In other words, teachers can take a prescriptive approach to physical activity, tailoring it to get the best out of their students.
Supporting Middle Schoolers
The sentiment that comes up again and again for Wheelock researchers is that all of this upheaval—in school traditions, in students’ brains and bodies—makes for a deep, generative period of our lives. If adults, educators, parents, and researchers, approach these middle years with curiosity, compassion, and a willingness to shake up some of their staid ways, middle school can be a beautiful experience for students, and everyone who supports them.
This is a time of rich identity development, and one that has long-term impacts for later life success.
“This is a time of rich identity development, and one that has long-term impacts for later life success,” Bishop says, adding that the research is clear: the decisions that early adolescents make—and those made for them—“really dictate a lot of what happens later. The opportunities for safe risk-taking, supportive spaces to have hard conversations, and safe spaces to explore your identity don’t happen by accident. If we want to be able to grow healthy adults, we know that this is a critical time.”

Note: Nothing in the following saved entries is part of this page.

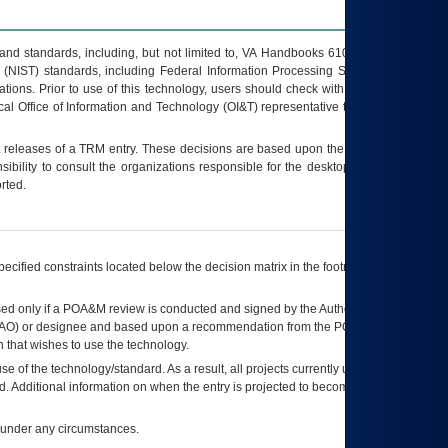
s and standards, including, but not limited to, VA Handbooks 6102 and 6500; VA
 (NIST) standards, including Federal Information Processing Standards (FIPS).
tions. Prior to use of this technology, users should check with their supervisor,
ocal Office of Information and Technology (OI&T) representative to ensure that all
t releases of a
TRM
entry. These decisions are based upon the best information
ibility to consult the organizations responsible for the desktop, testing, and/or
rted.
ecified constraints located below the decision matrix in the footnote[1] and on
ed only if a
POA&M
review is conducted and signed by the Authorizing Official
AO
) or designee and based upon a recommendation from the
POA&M
 that wishes to use the technology.
se of the technology/standard. As a result, all projects currently utilizing the
rd. Additional information on when the entry is projected to become unauthorized
d under any circumstances.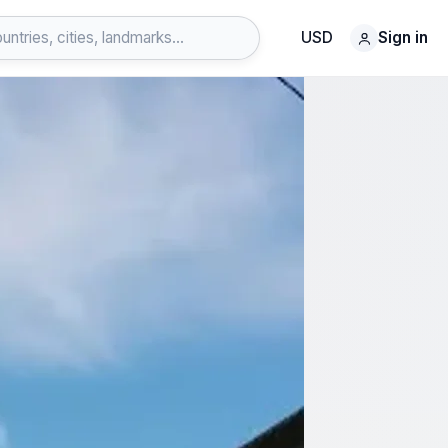
USD
Sign in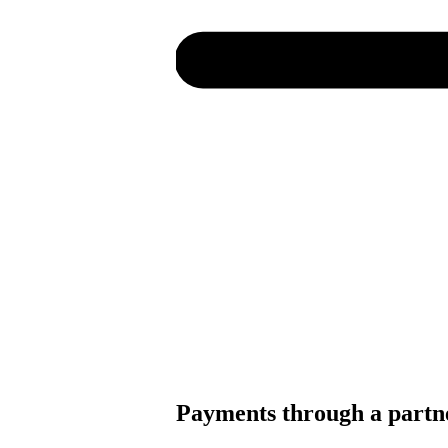
Payments through a partn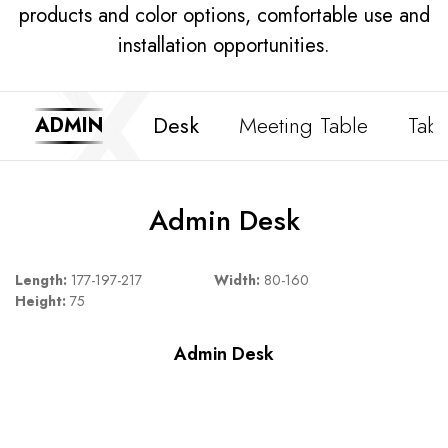
products and color options, comfortable use and
installation opportunities.
Desk
Meeting Table
Tabl
ADMIN
Admin Desk
Length:
177-197-217
Width:
80-160
Height:
75
Admin Desk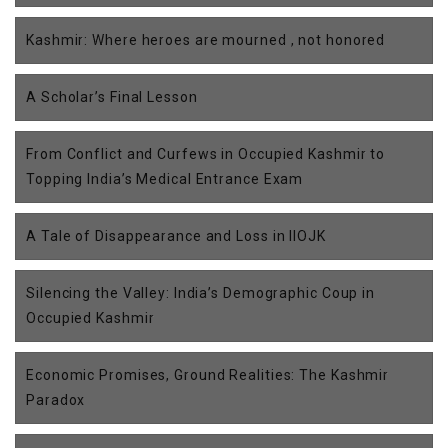
Kashmir: Where heroes are mourned , not honored
A Scholar’s Final Lesson
From Conflict and Curfews in Occupied Kashmir to
Topping India’s Medical Entrance Exam
A Tale of Disappearance and Loss in IIOJK
Silencing the Valley: India’s Demographic Coup in
Occupied Kashmir
Economic Promises, Ground Realities: The Kashmir
Paradox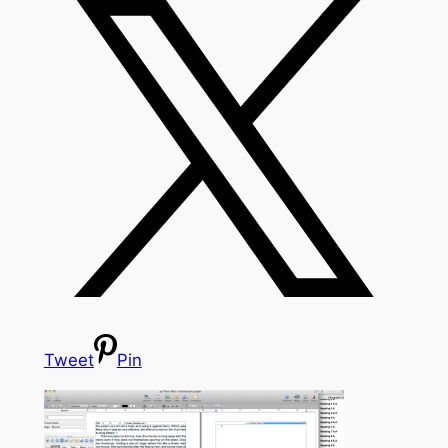
Tweet
Pin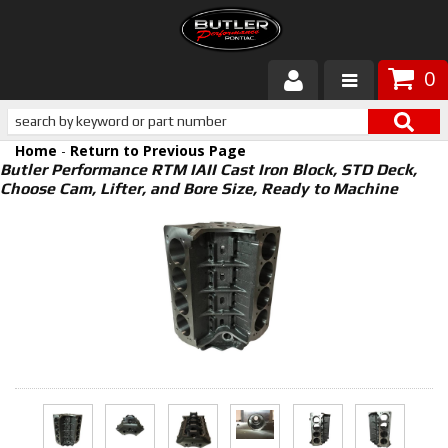
0
Products
Home
-
Return to Previous Page
About Butler
Butler Performance RTM IAII Cast Iron Block, STD Deck,
Choose Cam, Lifter, and Bore Size, Ready to Machine
Gallery
Services
Tech
Customer Service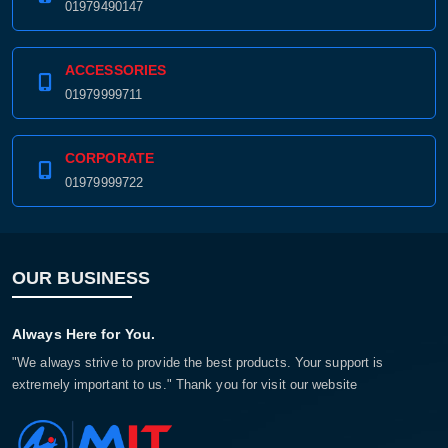
01979490147
ACCESSORIES
01979999711
CORPORATE
01979999722
OUR BUSINESS
Always Here for You.
"We always strive to provide the best products. Your support is
extremely important to us." Thank you for visit our website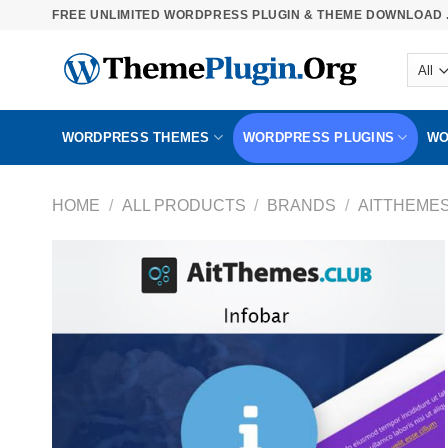
Skip
FREE UNLIMITED WORDPRESS PLUGIN & THEME DOWNLOAD .
to
content
WORDPRESS THEMES
WORDPRESS PLUGINS
WO
HOME
/
ALL PRODUCTS
/
BRANDS
/
AITTHEME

It’s clear that RJ, and his friends understand that, too.
“I think what people need to really take away from middle school is that it is a transition period,” RJ says. “When you think of elementary school and you think of high school, those are miles apart. So that’s why middle school is hard for a lot of people—myself included, sometimes. I think people should maybe cut their kids, or kids they know, a little bit of slack, because it’s not easy to be in middle school.”